##### Исходные данные

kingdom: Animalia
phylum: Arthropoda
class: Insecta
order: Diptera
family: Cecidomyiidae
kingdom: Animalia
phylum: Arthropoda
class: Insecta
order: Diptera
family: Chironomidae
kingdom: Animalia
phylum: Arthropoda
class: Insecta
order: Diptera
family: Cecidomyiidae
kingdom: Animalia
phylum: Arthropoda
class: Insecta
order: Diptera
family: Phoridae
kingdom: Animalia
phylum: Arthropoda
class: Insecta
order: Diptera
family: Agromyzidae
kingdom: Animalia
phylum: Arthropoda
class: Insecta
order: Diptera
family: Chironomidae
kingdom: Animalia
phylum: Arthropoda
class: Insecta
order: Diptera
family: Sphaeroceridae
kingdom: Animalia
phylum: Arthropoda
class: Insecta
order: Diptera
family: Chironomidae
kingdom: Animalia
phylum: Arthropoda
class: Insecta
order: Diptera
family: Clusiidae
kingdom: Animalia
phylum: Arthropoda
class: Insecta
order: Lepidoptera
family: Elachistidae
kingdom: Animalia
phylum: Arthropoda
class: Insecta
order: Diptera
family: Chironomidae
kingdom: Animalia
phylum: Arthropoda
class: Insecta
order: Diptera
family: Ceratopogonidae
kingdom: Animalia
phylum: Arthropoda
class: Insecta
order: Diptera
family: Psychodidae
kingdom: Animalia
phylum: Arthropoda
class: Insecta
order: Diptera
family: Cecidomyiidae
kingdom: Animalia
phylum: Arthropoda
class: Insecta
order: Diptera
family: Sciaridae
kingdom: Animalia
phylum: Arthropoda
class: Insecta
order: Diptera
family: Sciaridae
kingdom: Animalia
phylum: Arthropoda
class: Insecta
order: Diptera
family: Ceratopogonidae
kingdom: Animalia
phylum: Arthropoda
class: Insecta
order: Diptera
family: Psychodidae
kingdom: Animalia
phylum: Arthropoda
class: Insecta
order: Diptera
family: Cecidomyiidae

##########

→ **Задание**
Перепишите без изменений строки записей выше: начните с самой первой строки и закончите строкой, где стоит «family: Sphaeroceridae», включив её.

→ **Ответ**
kingdom: Animalia
phylum: Arthropoda
class: Insecta
order: Diptera
family: Cecidomyiidae
kingdom: Animalia
phylum: Arthropoda
class: Insecta
order: Diptera
family: Chironomidae
kingdom: Animalia
phylum: Arthropoda
class: Insecta
order: Diptera
family: Cecidomyiidae
kingdom: Animalia
phylum: Arthropoda
class: Insecta
order: Diptera
family: Phoridae
kingdom: Animalia
phylum: Arthropoda
class: Insecta
order: Diptera
family: Agromyzidae
kingdom: Animalia
phylum: Arthropoda
class: Insecta
order: Diptera
family: Chironomidae
kingdom: Animalia
phylum: Arthropoda
class: Insecta
order: Diptera
family: Sphaeroceridae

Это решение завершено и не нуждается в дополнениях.